6. The method of claim 5, wherein the first probability estimation network comprises a first encoder network and a first decoder network, the first encoder network and the first decoder network connected by a quantizer;

said inputting the quantized result of the first transform domain component to the first probability estimating network, obtaining first probability distribution parameters reflecting a probability distribution of the first transform domain component output by the first probability estimating network processing, comprising:

quantizing the first parameter to obtain a quantized first parameter;

7. The method of claim 5, wherein the second probability estimation network comprises a second encoder network and a first human decoder network, the second encoder network and the second decoder network connected by a quantizer;

quantizing the second parameter to obtain a quantized second parameter;

and inputting the quantized second parameter into the second decoder network, and processing and outputting the quantized second parameter by the second decoder network to obtain the second probability distribution parameter.

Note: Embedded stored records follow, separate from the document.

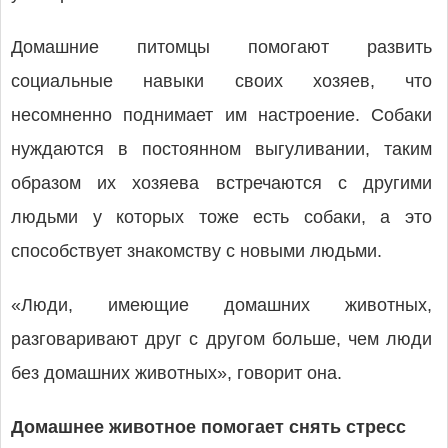
Домашние питомцы помогают развить
социальные навыки своих хозяев, что
несомненно поднимает им настроение. Собаки
нуждаются в постоянном выгуливании, таким
образом их хозяева встречаются с другими
людьми у которых тоже есть собаки, а это
способствует знакомству с новыми людьми.
«Люди, имеющие домашних животных,
разговаривают друг с другом больше, чем люди
без домашних животных», говорит она.
Домашнее животное помогает снять стресс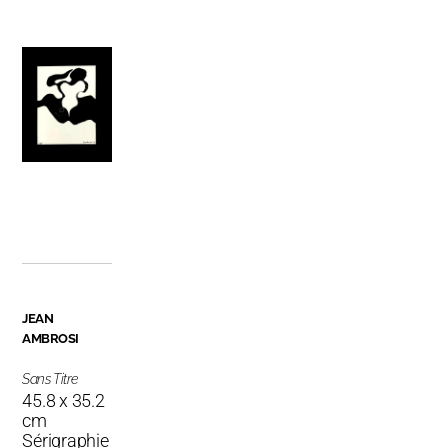
JEAN
AMBROSI
Sans Titre
45.8 x 35.2
cm
Sérigraphie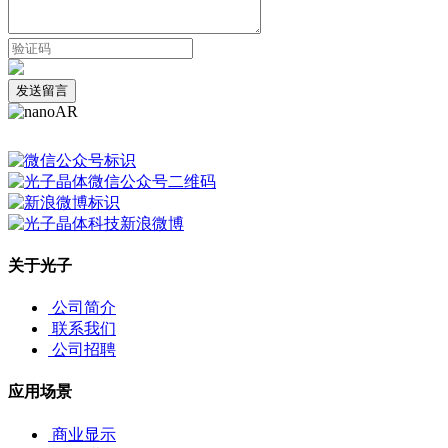
发送留言
关于光子
公司简介
联系我们
公司招聘
应用场景
商业显示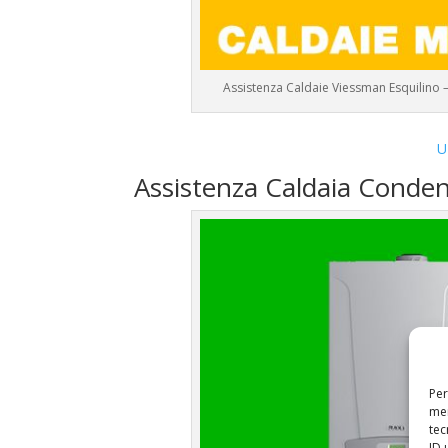
Assistenza Caldaie Viessman Esquilino 
U
Assistenza Caldaia Conde
Per
mem
tec
ID 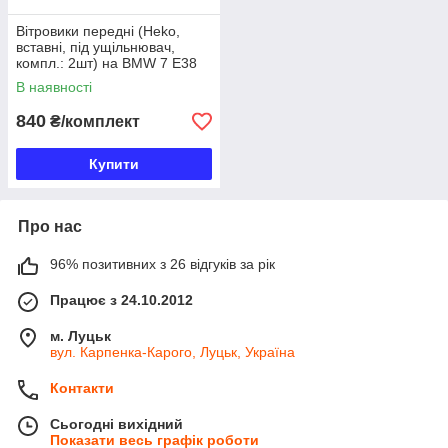
Вітровики передні (Heko,
вставні, під ущільнювач,
компл.: 2шт) на BMW 7 Е38
В наявності
840
₴/комплект
Купити
Про нас
96% позитивних з 26 відгуків за рік
Працює з 24.10.2012
м. Луцьк
вул. Карпенка-Карого, Луцьк, Україна
Контакти
Сьогодні вихідний
Показати весь графік роботи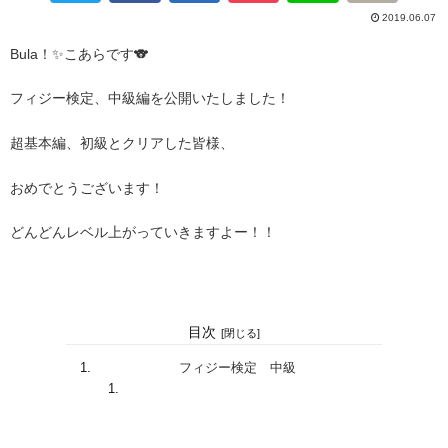
2019.06.07
Bula！✨こあらです🐨
フィジー検定、中級編を公開いたしました！
超基本編、初級とクリアした皆様、
おめでとうございます！
どんどんレベル上がっていきますよー！！
目次
フィジー検定 中級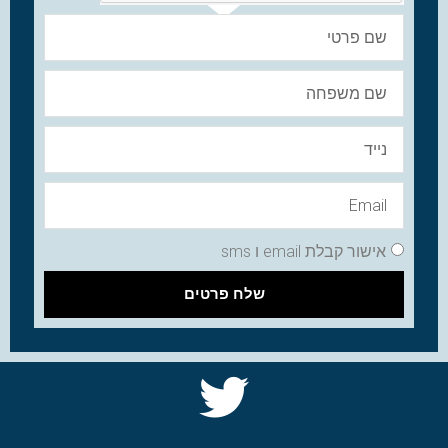
אישור קבלת email ו sms
שלח פרטים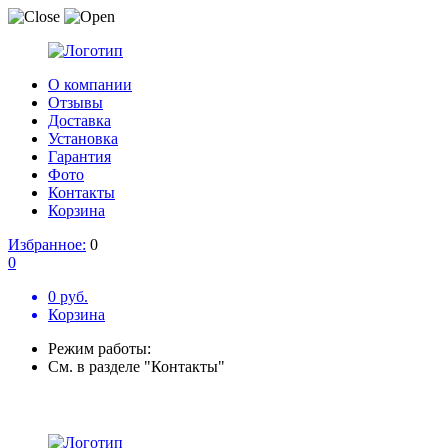
О компании
Отзывы
Доставка
Установка
Гарантия
Фото
Контакты
Корзина
Избранное:
0
0
0 руб.
Корзина
Режим работы:
См. в разделе "Контакты"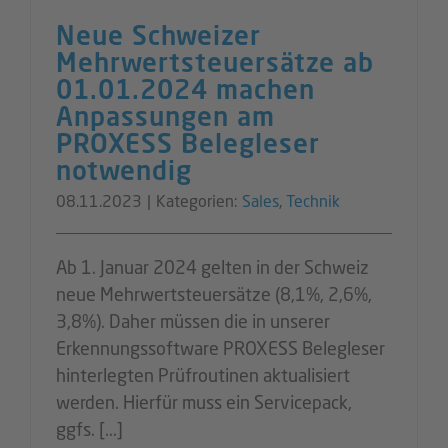
Neue Schweizer
Mehrwertsteuersätze ab
01.01.2024 machen
Anpassungen am
PROXESS Belegleser
notwendig
08.11.2023
|
Kategorien:
Sales
,
Technik
Ab 1. Januar 2024 gelten in der Schweiz
neue Mehrwertsteuersätze (8,1%, 2,6%,
3,8%). Daher müssen die in unserer
Erkennungssoftware PROXESS Belegleser
hinterlegten Prüfroutinen aktualisiert
werden. Hierfür muss ein Servicepack,
ggfs. [...]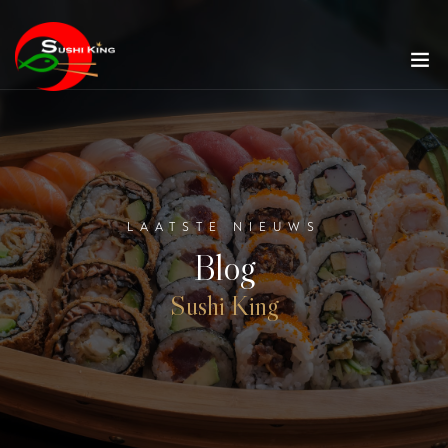
LAATSTE NIEUWS
Blog
Sushi King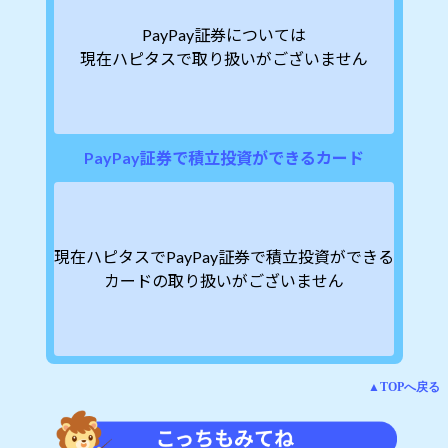
PayPay証券については
現在ハピタスで取り扱いがございません
PayPay証券で積立投資ができるカード
現在ハピタスでPayPay証券で積立投資ができる
カードの取り扱いがございません
▲TOPへ戻る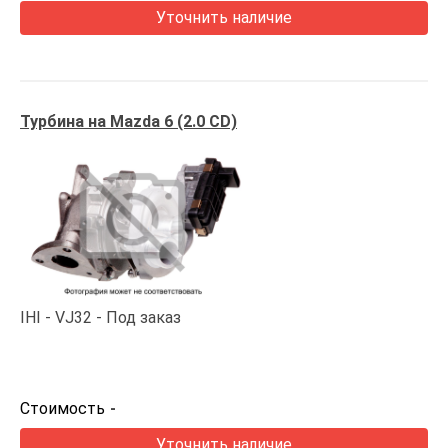
Уточнить наличие
Турбина на Mazda 6 (2.0 CD)
IHI
VJ32
Под заказ
Стоимость
-
Уточнить наличие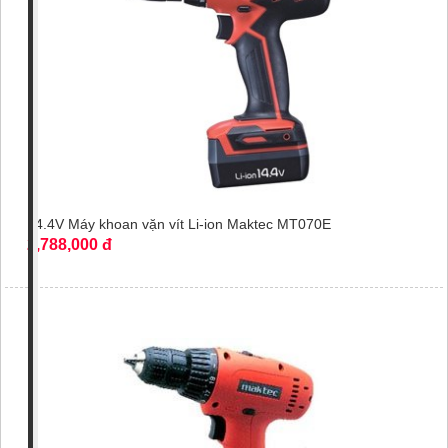
14.4V Máy khoan vặn vít Li-ion Maktec MT070E
2,788,000 đ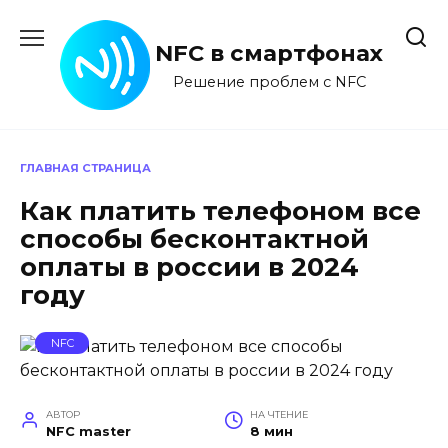
Перейти
к
NFC в смартфонах
содержанию
Решение проблем с NFC
ГЛАВНАЯ СТРАНИЦА
Как платить телефоном все
способы бесконтактной
оплаты в россии в 2024
году
NFC
АВТОР
НА ЧТЕНИЕ
NFC master
8 мин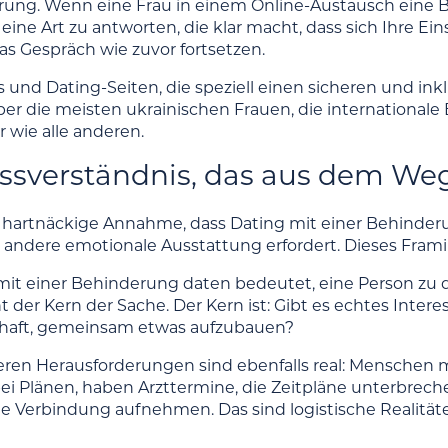
rung. Wenn eine Frau in einem Online-Austausch eine Beh
eine Art zu antworten, die klar macht, dass sich Ihre Ei
as Gespräch wie zuvor fortsetzen.
 und Dating-Seiten, die speziell einen sicheren und inkl
aber die meisten ukrainischen Frauen, die internationa
r wie alle anderen.
ssverständnis, das aus dem W
e hartnäckige Annahme, dass Dating mit einer Behinde
e andere emotionale Ausstattung erfordert. Dieses Fra
t einer Behinderung daten bedeutet, eine Person zu da
cht der Kern der Sache. Der Kern ist: Gibt es echtes Int
chaft, gemeinsam etwas aufzubauen?
ren Herausforderungen sind ebenfalls real: Menschen
t bei Plänen, haben Arzttermine, die Zeitpläne unterbrec
e Verbindung aufnehmen. Das sind logistische Realitäte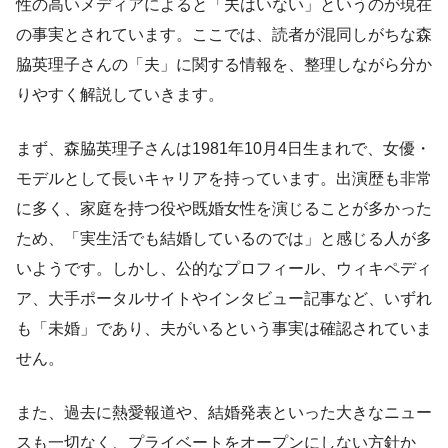
性の高いメディアによると「夫はいない」というのが現在
の事実とされています。ここでは、読者が混同しがちな森
脇英理子さんの「夫」に関する情報を、整理しながら分か
りやすく解説していきます。
まず、森脇英理子さんは1981年10月4日生まれで、女優・
モデルとして長いキャリアを持っています。出演歴も非常
に多く、家庭を持つ役や既婚女性を演じることが多かった
ため、「実生活でも結婚しているのでは」と感じる人が多
いようです。しかし、公的なプロフィール、ウィキペディ
ア、大手ポータルサイトやインタビュー記事など、いずれ
も「未婚」であり、夫がいるという事実は確認されていま
せん。
また、過去に熱愛報道や、結婚発表といった大きなニュー
スも一切なく、プライベートをオープンにしない方針か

8. The method of claim 5, wherein said determining a probability distribution of the quantized result of the first transform domain component based on the first probability distribution parameter and the second probability distribution parameter comprises:

9. The method of claim 5, wherein the probability distribution is a gaussian distribution, the first probability distribution parameter is a mean of a corresponding gaussian distribution model, and the second probability distribution parameter is a variance of a corresponding gaussian distribution model; alternatively, the first and second electrodes may be,

10. The method of claim 1, wherein after encoding the quantized result of the first transform-domain component based on the probability distribution of the quantized result of the first transform-domain component, further comprising:

encoding the side information to obtain a second code stream;

11. The method of claim 1, wherein after dividing the image to be encoded into the plurality of image blocks, further comprising:

12. A method of decoding, the method comprising:

13. The method of claim 12, wherein the side information comprises a quantized first parameter and a quantized second parameter, the probability estimation network comprises a first decoder network and a second decoder network;

inputting the quantized first parameter into the first decoder network, obtaining a first probability distribution parameter reflecting a probability distribution of a quantization result of the first transform domain component, which is processed and output by the first decoder network;

14. The method of claim 12 or 13, wherein after obtaining the encoded stream for a first tile of the plurality of tiles, further comprising:

15. An encoding apparatus, characterized in that the apparatus comprises:

16. An apparatus for decoding, the apparatus comprising:

a first decoding module, configured to decode the second code stream to obtain side information of the first image block;

the second decoding module is used for decoding the first code stream based on the probability distribution corresponding to the first image block to obtain a quantization result of a first transform domain component corresponding to the first image block;

a second determining module, configured to determine reconstruction information of the first image block through an inverse transform convolutional neural network based on a quantization result of the first transform domain component;

17. An electronic device, characterized in that the electronic device comprises:

the memory is for storing a computer program and the processor is for executing the program stored on the memory to perform the steps of the method of any of claims 1-11 or 12-14.

18. A computer-readable storage medium having stored therein instructions which, when executed on a computer, cause the computer to perform the steps of the method of any one of claims 1-11 or 12-14.